0248 GMT April 22, 2019
Voters just shrugged. In the wake of the GOP’s loss of the House of Representatives, some Republicans have acknowledged that Donald Trump’s personality, and issues such as healthcare, dwarfed any feelgood factor from the strong US economy, ft.com reported.
The GOP’s $1.5tn tax-cutting package, in particular, failed to galvanize many voters, in part because the Democrats successfully branded it as a handout to the rich and powerful, GOP operatives said. While Trump’s tariffs — the other signature economic policy of his first two years in the White House — do not appear to have damped support for the GOP, they also did not trigger a rush of voter enthusiasm.
The result in some agricultural areas most affected by the trade wars was mixed: Some Democrats who attacked the tariffs lost, while others won.
“The stronger economy, which I believe was at least partially aided by tax cuts, probably cushioned the Republicans a bit, but not that much,” said Vin Weber, a former GOP congressman turned lobbyist.
Midterm elections, he explained, are basically ‘grievance elections’ in which voters turn out to protest something — in this case, Democrats signaling their anger at Trump.
“Because the economy was so strong voters weren’t necessarily that worried about it,” said John Feehery, a former senior Republican congressional aide at EFB Advocacy, a lobbying group.
“They didn’t give Trump credit for the economy and they didn’t like his rhetoric.”
Exit polls suggested that the majority of voters viewed the economy as being in good shape when they voted on Tuesday, but did not appear to attribute those conditions to the tax cuts.
Polling data published by CNN showed that 45 percent of those asked said the tax cuts had had no impact on their finances, while only 29 percent said the reductions had helped. By Thursday morning, Democrats had gained 29 seats, more than they needed to win control of the chamber, and had flipped a number of state legislatures around the country.
Democrats’ success in dislodging Republican lawmakers from a host of well-off suburban areas on election night illustrates how tax policy failed to transform the GOP’s chances. Minnesota provides one example. Two of the previously GOP-held districts that Democrats converted were relatively prosperous suburban districts in the Minneapolis-Saint Paul region. In both cases incumbent Republican lawmakers failed to convince voters that they should be rewarded for supporting the tax cuts.
“We were just slaughtered out in the suburbs,” said one senior Minnesota Republican.
“The Democrats did a terrific job of downplaying the effects . . .[of the tax cuts] on the economy and on family budgets. They became a non-factor.”
In addition, in wealthier suburbs in high-tax states such as California, Illinois and New Jersey, where Republicans suffered big losses, provisions of the tax bill that limited deductions on mortgage interest meant many households would actually take a hit.
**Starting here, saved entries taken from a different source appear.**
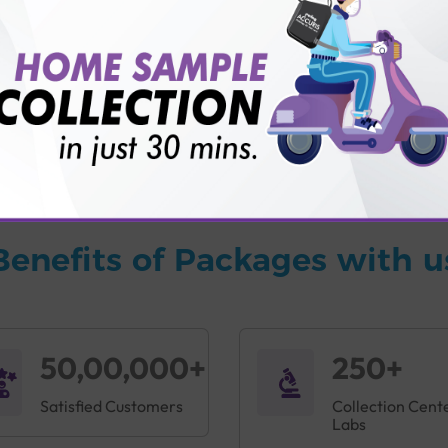
vice?
ults?
Benefits of Packages with u
50,00,000+
250+
Satisfied Customers
Collection Cent
Labs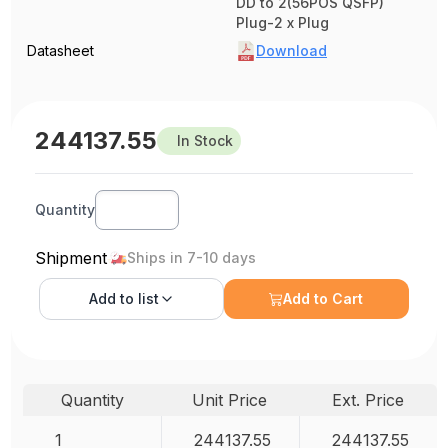
DD to 2(56POS QSFP)
Plug-2 x Plug
Datasheet
Download
244137.55
In Stock
Quantity
Shipment
Ships in 7-10 days
Add to
list
Add to Cart
Quantity
Unit Price
Ext. Price
1
244137.55
244137.55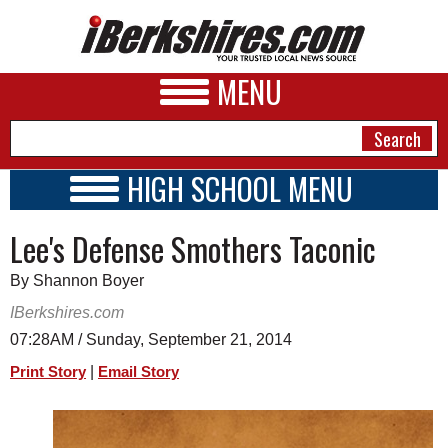
MENU
HIGH SCHOOL MENU
HIGH SCHOOL HOME
NEWS
Lee's Defense Smothers Taconic
SCHOOLS
SCHEDULE
A&E
By Shannon Boyer
2014 - 2015
BUSINESS
IBerkshires.com
07:28AM / Sunday, September 21, 2014
SPORTS
|
Print Story
Email Story
PHOTOS
HEALTH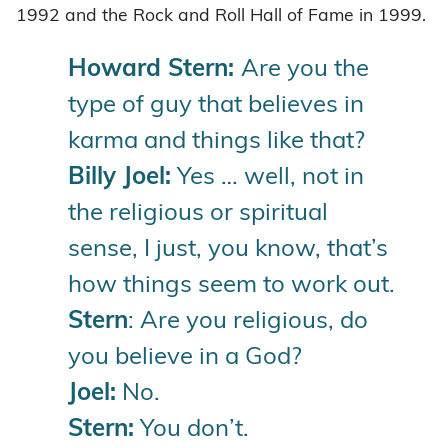
1992 and the Rock and Roll Hall of Fame in 1999.
Howard Stern:
Are you the
type of guy that believes in
karma and things like that?
Billy Joel:
Yes … well, not in
the religious or spiritual
sense, I just, you know, that’s
how things seem to work out.
Stern
: Are you religious, do
you believe in a God?
Joel:
No.
Stern:
You don’t.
“They didn’t love the tax cut because they didn’t see what was in it for them,” Feehery added. The senior Minnesota Republican added that the impact of the tariffs was harder to gauge. In the state’s first district, which is heavily agricultural, the GOP candidate Jim Hagedorn managed to claim a seat previously occupied by the Democrats. In nearby North Dakota, Heidi Heitkamp, a Democratic incumbent senator, lost her seat after campaigning in opposition to the China tariffs since the state’s soyabean industry was being ravaged by retaliation against US farm exports. In the industrial rust belt, Sherrod Brown, a Democrat, was re-elected after supporting Trump’s trade policies. But in Iowa, a crucial swing state in presidential elections, Democrats won three out of four congressional seats after lambasting Trump’s trade wars.
Sean Bagniewski, chair of the Democratic party of Polk County in Iowa, said that attacking Trump on trade ‘absolutely’ contributed to victories by Abby Finkenauer and Cindy Axne in previously Republican seats.
“The entire Iowa economy is feeling the effects of tariffs and the trade war — with corn, with soyabean, with hogs, with a lot of what the Iowa economy is built on,” Bagnieswski said.